There had to be another way to ensure the future of the human race. So, God provided an animal sacrifice to point to a Savior (Gen. 3:21). It was a creature, a snake, that had introduced them to sin, loss, and fractured relationships; it would be a creature, a lamb, that would point forward to the Deliverer, who would ensure restoration, reconciliation, and a future (see Gen. 3:15). However, rather than being regents ruling over the earth, Adam and Eve were now dependent on the earth and each other as never before. “Among the lower creatures Adam had stood as king, and so long as he remained loyal to God, all nature acknowledged his rule; but when he transgressed, this dominion was forfeited.”—Ellen G. White, Education, p. 26.

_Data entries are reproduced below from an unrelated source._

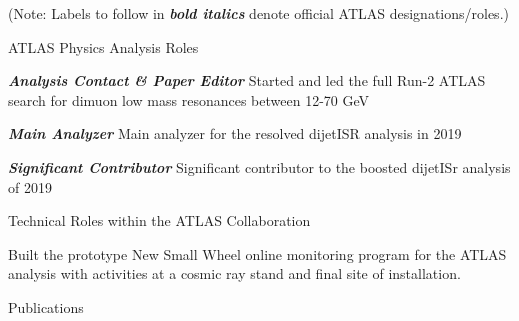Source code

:\hspace{0.45in}
\begin{minipage}{0.8\textwidth}

(Note: Labels to follow in \textbf{\textit{bold italics}} denote official ATLAS designations/roles.)
\vspace{0.15in}

ATLAS Physics Analysis Roles
\vspace{0.1in}

\hspace{0.2in}
\begin{minipage}{\textwidth}
\textbf{\textit{Analysis Contact \& Paper Editor}} Started and led the full Run-2 ATLAS search for dimuon low mass resonances between 12-70 GeV
\end{minipage}

\vspace{0.1in}
\hspace{0.2in}
\begin{minipage}{\textwidth}
\textbf{\textit{Main Analyzer}} Main analyzer for the resolved dijetISR analysis in 2019%
\end{minipage}


\vspace{0.1in}
\hspace{0.2in}
\begin{minipage}{\textwidth}
\textbf{\textit{Significant Contributor}} Significant contributor to the boosted dijetISr analysis of 2019%

\vspace{0.15in}
Technical Roles within the ATLAS Collaboration

\vspace{0.15in}
\hspace{0.2in}
\begin{minipage}{\textwidth}
    Built the prototype New Small Wheel online monitoring program for the ATLAS analysis with activities at a cosmic ray stand and final site of installation.
\end{minipage}





\newpage
\vspace{0.25in}
{\Large Publications}\\
\HRule


\end{minipage}
\end{minipage}
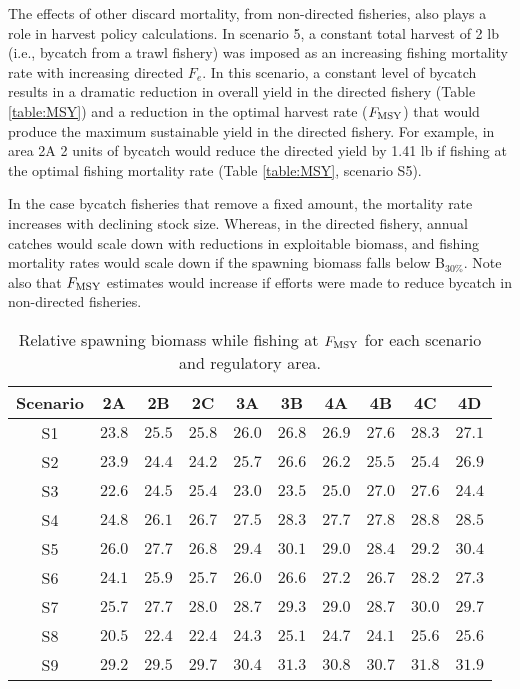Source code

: The effects of other discard mortality, from non-directed fisheries, also plays a role in harvest policy calculations.  In scenario 5, a constant total harvest of 2 lb (i.e., bycatch from a trawl fishery) was imposed as an increasing fishing mortality rate with increasing directed $F_e$.  In this scenario, a constant level of bycatch results in a dramatic reduction in overall yield in the directed fishery (Table \ref{table:MSY}) and a reduction in the optimal harvest rate ($F_{\rm{MSY}}$) that would produce the maximum sustainable yield in the directed fishery.  For example, in area 2A 2 units of bycatch would reduce the directed yield by 1.41 lb if fishing at the optimal fishing mortality rate (Table \ref{table:MSY}, scenario S5).  

In the case bycatch fisheries that remove a fixed amount, the mortality rate increases with declining stock size.  Whereas, in the directed fishery, annual catches would scale down with reductions in exploitable biomass, and fishing mortality rates would scale down if the spawning biomass falls below B$_{30\%}$.  Note also that $F_{\rm{MSY}}$ estimates would increase if efforts were made to reduce bycatch in non-directed fisheries.

\begin{table}
	\caption{Relative spawning biomass while fishing at $F_{\rm{MSY}}$ for each scenario and regulatory area.}
	\label{table:Bmsy}
	\begin{center}
		\begin{tabular}{c|ccccccccc}
		\hline
		Scenario & 2A & 2B & 2C & 3A & 3B & 4A & 4B & 4C & 4D\\
		\hline		%
		S1&$23.8$&$25.5$&$25.8$&$26.0$&$26.8$&$26.9$&$27.6$&$28.3$&$27.1$\tabularnewline
		S2&$23.9$&$24.4$&$24.2$&$25.7$&$26.6$&$26.2$&$25.5$&$25.4$&$26.9$\tabularnewline
		S3&$22.6$&$24.5$&$25.4$&$23.0$&$23.5$&$25.0$&$27.0$&$27.6$&$24.4$\tabularnewline
		S4&$24.8$&$26.1$&$26.7$&$27.5$&$28.3$&$27.7$&$27.8$&$28.8$&$28.5$\tabularnewline
		S5&$26.0$&$27.7$&$26.8$&$29.4$&$30.1$&$29.0$&$28.4$&$29.2$&$30.4$\tabularnewline
		S6&$24.1$&$25.9$&$25.7$&$26.0$&$26.6$&$27.2$&$26.7$&$28.2$&$27.3$\tabularnewline
		S7&$25.7$&$27.7$&$28.0$&$28.7$&$29.3$&$29.0$&$28.7$&$30.0$&$29.7$\tabularnewline
		S8&$20.5$&$22.4$&$22.4$&$24.3$&$25.1$&$24.7$&$24.1$&$25.6$&$25.6$\tabularnewline
		S9&$29.2$&$29.5$&$29.7$&$30.4$&$31.3$&$30.8$&$30.7$&$31.8$&$31.9$\tabularnewline
		\hline
		\end{tabular}
	\end{center}
\end{table}

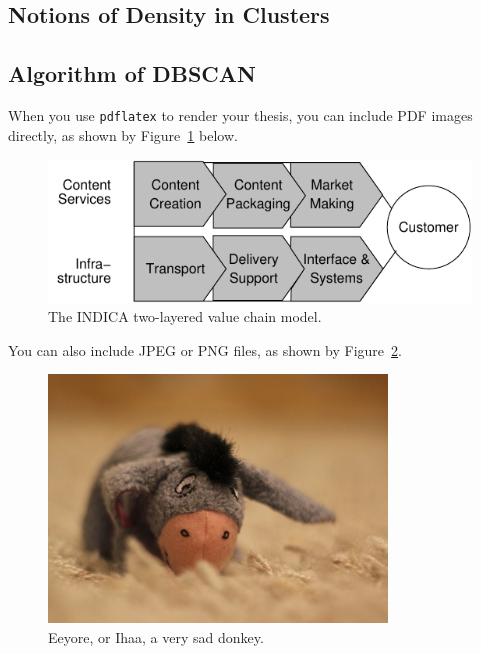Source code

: \subsection{Notions of Density in Clusters}
\label{subsec:DBSCANnotion}


\subsection{Algorithm of DBSCAN}
\label{subsec:DBSCANalgorithm}


When you use \texttt{pdflatex} to render your thesis, you can include PDF images
directly, as shown by Figure~\ref{fig:indica_model} below.

\begin{figure}[ht]
  \begin{center}
    \includegraphics[width=\textwidth]{images/indica_model.pdf}
    \caption{The INDICA two-layered value chain model.}
    \label{fig:indica_model}
  \end{center}
\end{figure}

You can also include JPEG or PNG files, as shown by Figure~\ref{fig:eeyore}.

\begin{figure}[ht]
  \begin{center}
    \includegraphics[width=9cm]{images/ihaa.jpg}
    \caption{Eeyore, or Ihaa, a very sad donkey.}
    \label{fig:eeyore}
  \end{center}
\end{figure}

Further Thought: Though we are a long way away from Eden, from the original Creation, there’s still so much in creation that speaks to us of the goodness of God. Look around: we can see not only incredible beauty but incredible design as well, all of which testifies to our Creator’s love. For instance, think about such things as apples, oranges, tangerines, strawberries, blueberries, avocados, tomatoes, lemons, limes, watermelons, almonds, pecans, pears, plums, carrots, peas, bananas, pineapples, pomegranates, broccoli, kale, brussels sprouts, onions, raspberries, cherries, celery, papaya, eggplant, rhubarb, spinach, melons, and on and on. Is it just by chance that all these are so tasty (well, some people don’t like brussels sprouts!), so good for us, and just happen to grow out of the ground bearing their own seed? Of course not. Not everyone has access to these bounties, however, and there are floods and famines and pestilences, and people do go hungry. This is, of course, testimony to how greatly damaged our world has become because of sin. But if we can, for a moment, get “behind” the damage in creation and just view the creation itself—wow! What a powerful testimony to God’s love. We just have to remember: the hope is not in the creation itself but only in the Creator Himself.